La division générale n’a pas ignoré des précédents d’application obligatoire

[27] Devant la division générale, la prestataire s’est appuyée sur deux décisions récentes : AL et TCNote de bas de page 11. Dans ces affaires, on a jugé que les prestataires étaient admissibles au bénéfice des prestations d’assurance-emploi malgré le non‑respect des politiques de leur employeur sur la vaccination obligatoire contre la COVID-19. Selon la prestataire, la membre de la division générale qui a jugé son dossier aurait dû mener une analyse semblable à celles effectuées dans les affaires AL et TC.
[28] Je ne suis pas d’accord.

[29] La membre de la division générale qui a instruit l’appel de la prestataire n’était pas obligée de suivre les décisions AL et TC. En effet, même si d’autres membres ont présidé les débats, c’est la division générale qui a tranché ces affaires. Les membres de la division générale ont l’obligation de suivre les décisions de la Cour fédérale et de la Cour d’appel fédérale, mais rien ne les force à suivre celles de leurs collègues.

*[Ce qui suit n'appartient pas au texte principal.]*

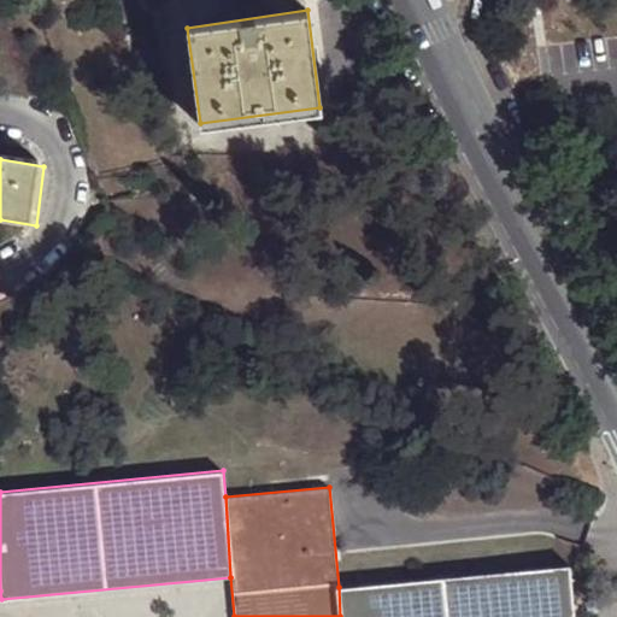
[(575,616),(570,565),(339,587),(340,616),(575,616)]
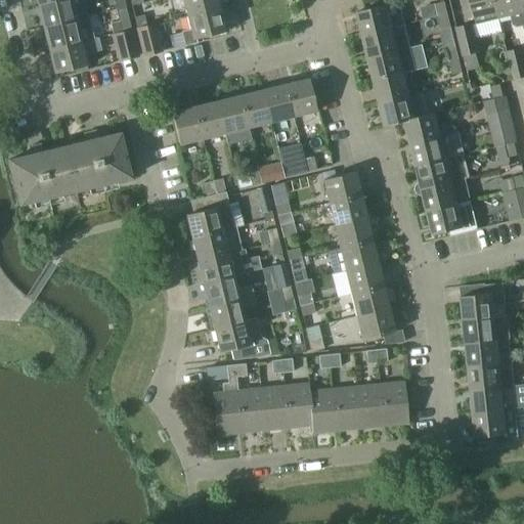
[(43,27),(75,18),(70,0),(54,0),(37,4),(43,27)]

[30] De plus, contrairement à ce que la prestataire semble croire, la décision AL ne dispense pas entièrement les prestataires de l’assurance-emploi de l’application des politiques de vaccination obligatoire adoptées par leurs employeuses et employeurs. Dans l’affaire AL, la convention collective empêchait explicitement l’employeur de forcer la personne à se faire vacciner. Selon mon examen du présent dossier, la prestataire n’a jamais mentionné de disposition comparable dans son propre contrat de travail. Dans la décision Cecchetto, celle où la Cour fédérale s’est récemment penchée sur les exigences de l’employeur en matière de vaccination, l’affaire AL fait aussi l’objet d’un examen et, selon la conclusion, elle n’a pas une grande portéeNote de bas de page 12.

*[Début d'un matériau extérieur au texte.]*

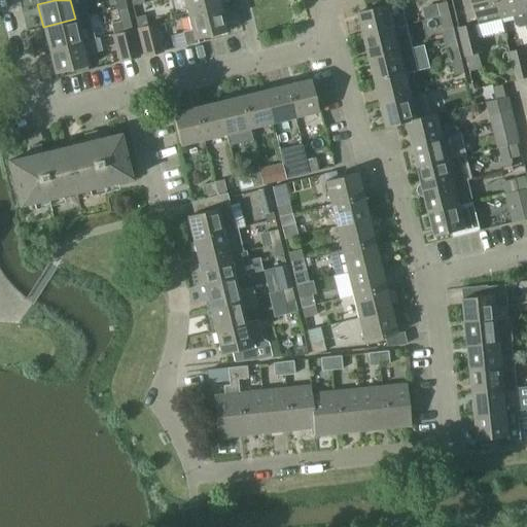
[(183,0),(187,15),(220,8),(218,0),(183,0)]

[31] Quant à la décision TC, elle n’aide pas non plus la prestataire. En effet, même s’il y est question d’un prestataire de l’assurance-emploi dont le refus de se faire vacciner n’a pas été jugé comme étant une inconduite, les circonstances étaient différentes de celles dans la présente affaire. L’affaire TC reposait sur le fait que l’employeur du prestataire lui a donné seulement deux jours pour se conformer à une politique de vaccination qui n’était écrite nulle part. Comme la politique n’avait pas été communiquée adéquatement au prestataire, la division générale a conclu que le refus de se faire vacciner n’était pas délibéré. En revanche, dans la présente affaire, le ministère avait une politique de vaccination écrite qui a été communiquée clairement à la prestataire. De plus, la prestataire a été avisée de la politique assez tôt pour pouvoir s’y conformer et les conséquences du non‑respect de la politique lui ont été expliquées clairement.

Conclusion

[32] Pour les motifs que je viens d’expliquer, je ne suis pas convaincu que l’appel a une chance raisonnable de succès. Par conséquent, la permission de faire appel est refusée. Cela met donc un terme à l’appel.